For the skeptical, it’s worth noting that all of this is based in neuroscience - Baréz-Brown doesn’t claim to be an expert himself but does recall a scientist approaching him after a talk and declaring his neuroscientific claims “correct but a little simple”.

The core understanding these tips rely on is the difference between the conscious and the unconscious brain, a two-system dichotomy will be familiar to anyone who’s read Daniel Kahneman’s bestseller Thinking Fast and Slow. The conscious brain is more attentive and reliable, but uses so much energy that we can only use it for around 5% of the time; the rest of the time, we fall back on the unconscious brain, which is good for passive information processing, but less attentive and creative.

We spend most of our lives, in other words, on autopilot. But in our industry, survival and success rely on the kind of creative, divergent thinking that the unconscious brain simply can’t handle:“if you rely on doing what you’ve done before, the game is over – so we have to learn how to get off of autopilot if we’re going to do great work.”

That problem has only been exacerbated by lockdowns and remote working: “because we’re not able to break habits in the ways we usually are – we’re in the same room looking at the same screen doing the same old stuff”.

So making the most of the conscious brain’s limited resources is, for Chris, pretty much the whole deal when it comes to marshalling the creative forces within us that can make us successful, or not.

Another key is to be aware of and realistic about your own natural rhythms – poets may have occasional visits from the muse; for the rest of us, a daily spell of decent concentration is the best we can hope for.

“One of the disastrous things we do is to see our day in equal increments of 60 minutes,” Chris says. “They’re absolutely not equal. My 9 am is nothing like my 4 am”.

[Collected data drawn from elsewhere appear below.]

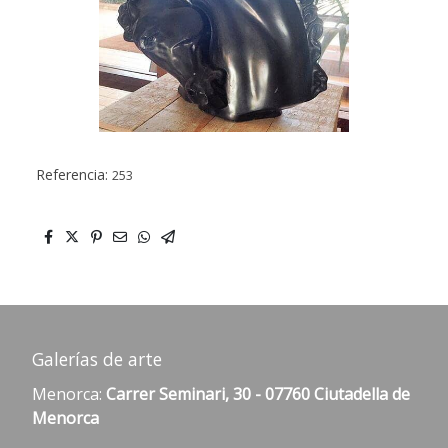
Referencia:
253
Galerías de arte
Menorca:
Carrer Seminari, 30 - 07760 Ciutadella de
Menorca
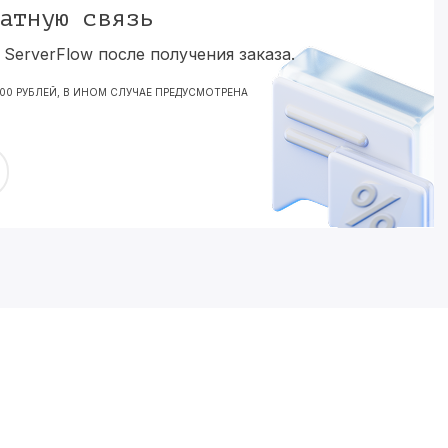
атную связь
ServerFlow после получения заказа.
000 РУБЛЕЙ, В ИНОМ СЛУЧАЕ ПРЕДУСМОТРЕНА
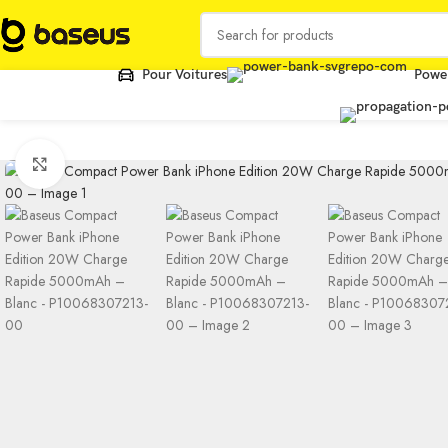
Pour Voitures
Powe
Click to enlarge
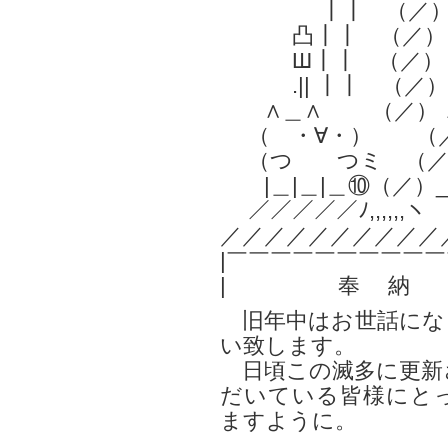
┃┃ （／
凸┃┃ （／
Ш┃┃ （／
.|| ┃┃ （／
∧＿∧ （／） ∧
（ ・∀・） （／）（
（つ つミ （／）
|＿|＿|＿⑩（／）_|
／／／／／ﾉ,,,,,,ヽ
／／／／／／／／／／
|￣￣￣￣￣￣￣￣￣￣
| 奉 納
旧年中はお世話にな
い致します。
日頃この滅多に更新
だいている皆様にと
ますように。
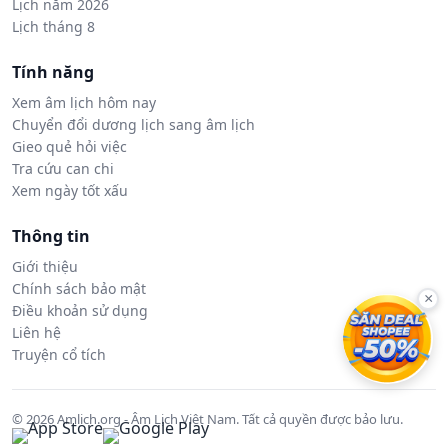
Lịch năm 2026
Lịch tháng 8
Tính năng
Xem âm lịch hôm nay
Chuyển đổi dương lịch sang âm lịch
Gieo quẻ hỏi việc
Tra cứu can chi
Xem ngày tốt xấu
Thông tin
Giới thiệu
Chính sách bảo mật
×
Điều khoản sử dụng
Liên hệ
Truyện cổ tích
© 2026 Amlich.org - Âm Lịch Việt Nam. Tất cả quyền được bảo lưu.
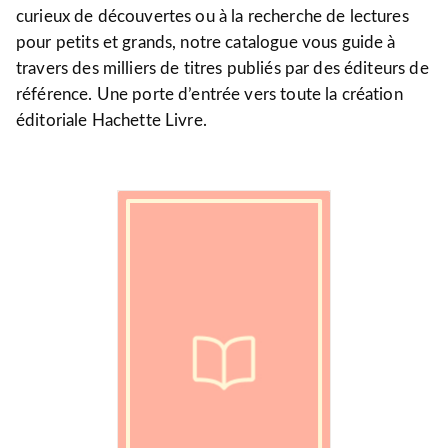
curieux de découvertes ou à la recherche de lectures
pour petits et grands, notre catalogue vous guide à
travers des milliers de titres publiés par des éditeurs de
référence. Une porte d’entrée vers toute la création
éditoriale Hachette Livre.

A quick poll of those present reveals that no two people share an hour where they feel most productive; noticing when your good hours are and organizing around them – “playing with the ebbs and flows of your day” – is a step in the right direction.

That’s where those five minutes thinking about a goal for the day ahead come in: if you bookend your day with another five minutes at the end to pause and review “what have I learned? What worked and what didn’t? What am I going to do differently tomorrow?”, you can start to understand your rhythms and build your day around them, rather than wasting your best hours on admin or trawling through your inbox.

This idea also informs Chris’s most recent new venture: the app and “creative tool” Talk it Out, which aims to “take the subconscious out into the light of day”. By allowing users to capture and replay their thoughts, Chris says, it allows them to be a little more intentional with the limited resources of the conscious brain. And if we can be more intentional, just maybe we can remake our days (and therefore our lives) with a little more harmony between our working selves our evolutionary selves.

“We spent two million years on this planet as hunter gatherers – business is quite a recent concept. We spend all our time trying to make ourselves fit business. My beliefs is that if we can make business fit us, we’ll do a better job.”